Her fury was clean, white-hot and satisfying.
“Then Kalden is at my tent, he’s moping, he said something to make his father angry. I told him to stay away from Merlin, but he couldn’t stop himself from poking the tiger, and I leave to go to Merlin’s tent, because it’s what I have always done, for many years. I think it’s my job to fix Merlin so he won’t be angry with Kalden. But Merlin isn’t himself. He’s angry, that’s normal, but he doesn’t make any sense. He grabs a fistful of his shirt, again and again, pulls his clothes away from his neck. I think, I know what that is. He’s sick. His lungs aren’t working right. Maybe he got a virus in the Khumbu, that happens, and he came to the mountain with his lungs weak, but he didn’t know it. Or something else.
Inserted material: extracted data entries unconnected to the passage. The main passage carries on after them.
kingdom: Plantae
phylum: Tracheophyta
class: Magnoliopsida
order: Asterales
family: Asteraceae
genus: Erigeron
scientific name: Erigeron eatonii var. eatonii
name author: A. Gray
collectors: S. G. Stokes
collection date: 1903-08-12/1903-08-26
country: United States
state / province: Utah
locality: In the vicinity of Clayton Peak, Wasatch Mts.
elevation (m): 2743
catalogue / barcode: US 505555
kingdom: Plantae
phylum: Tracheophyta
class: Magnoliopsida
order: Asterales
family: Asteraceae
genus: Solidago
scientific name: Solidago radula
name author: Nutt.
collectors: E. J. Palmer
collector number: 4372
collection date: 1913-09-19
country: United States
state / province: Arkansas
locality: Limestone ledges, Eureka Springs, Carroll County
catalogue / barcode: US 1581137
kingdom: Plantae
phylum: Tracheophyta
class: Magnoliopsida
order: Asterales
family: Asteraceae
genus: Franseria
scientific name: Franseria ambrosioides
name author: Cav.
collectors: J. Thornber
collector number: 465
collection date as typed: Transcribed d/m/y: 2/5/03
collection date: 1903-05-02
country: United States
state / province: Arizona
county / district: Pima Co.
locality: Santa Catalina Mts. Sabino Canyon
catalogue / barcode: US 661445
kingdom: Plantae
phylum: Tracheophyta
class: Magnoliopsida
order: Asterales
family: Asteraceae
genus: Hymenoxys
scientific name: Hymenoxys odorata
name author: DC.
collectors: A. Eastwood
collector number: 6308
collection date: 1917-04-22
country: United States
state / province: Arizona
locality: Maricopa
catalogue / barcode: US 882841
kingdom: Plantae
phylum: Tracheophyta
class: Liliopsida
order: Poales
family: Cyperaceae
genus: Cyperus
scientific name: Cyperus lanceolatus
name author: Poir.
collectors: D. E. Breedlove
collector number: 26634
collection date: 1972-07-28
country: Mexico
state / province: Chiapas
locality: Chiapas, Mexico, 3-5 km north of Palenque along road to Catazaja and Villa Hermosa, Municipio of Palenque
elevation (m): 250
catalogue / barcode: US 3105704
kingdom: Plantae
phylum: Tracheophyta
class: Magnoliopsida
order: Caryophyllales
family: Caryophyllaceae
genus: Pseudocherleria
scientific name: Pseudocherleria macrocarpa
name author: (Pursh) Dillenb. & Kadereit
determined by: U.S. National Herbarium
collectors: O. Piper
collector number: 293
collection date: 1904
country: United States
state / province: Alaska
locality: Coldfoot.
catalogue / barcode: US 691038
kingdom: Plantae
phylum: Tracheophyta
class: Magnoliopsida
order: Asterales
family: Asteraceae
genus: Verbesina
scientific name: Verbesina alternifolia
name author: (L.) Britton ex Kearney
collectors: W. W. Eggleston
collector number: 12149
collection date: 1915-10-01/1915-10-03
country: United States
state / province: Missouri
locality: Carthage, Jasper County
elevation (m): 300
“I tell him he needs to see the doctor. He attacks me, holds me down with his hands on my throat, hits me, and I think I’m going to die, finally he’s going to kill me. Then he grabs at his shirt again and I get away, run out of the tent. He comes after me. Nobody sees. No one is there, this big camp always full of people, but I’m alone with Merlin, running, and I realize he’s not behind me anymore. He’s nowhere. I go back to look. He’s fallen, tripped on a rock and hit his head. It’s broken. I know there’s no way to save him, and I don’t try. I watch him. I feel nothing, watching him, but relief.”
Yangchen crossed her arms and looked into the room where Kal was sitting, though she couldn’t see him from her position.
Rosemary imagined Kal as a young man, waiting at Base Camp for his mother to return.
She imagined Beatrice at home, angry and confused as to why her mother had needed to leave.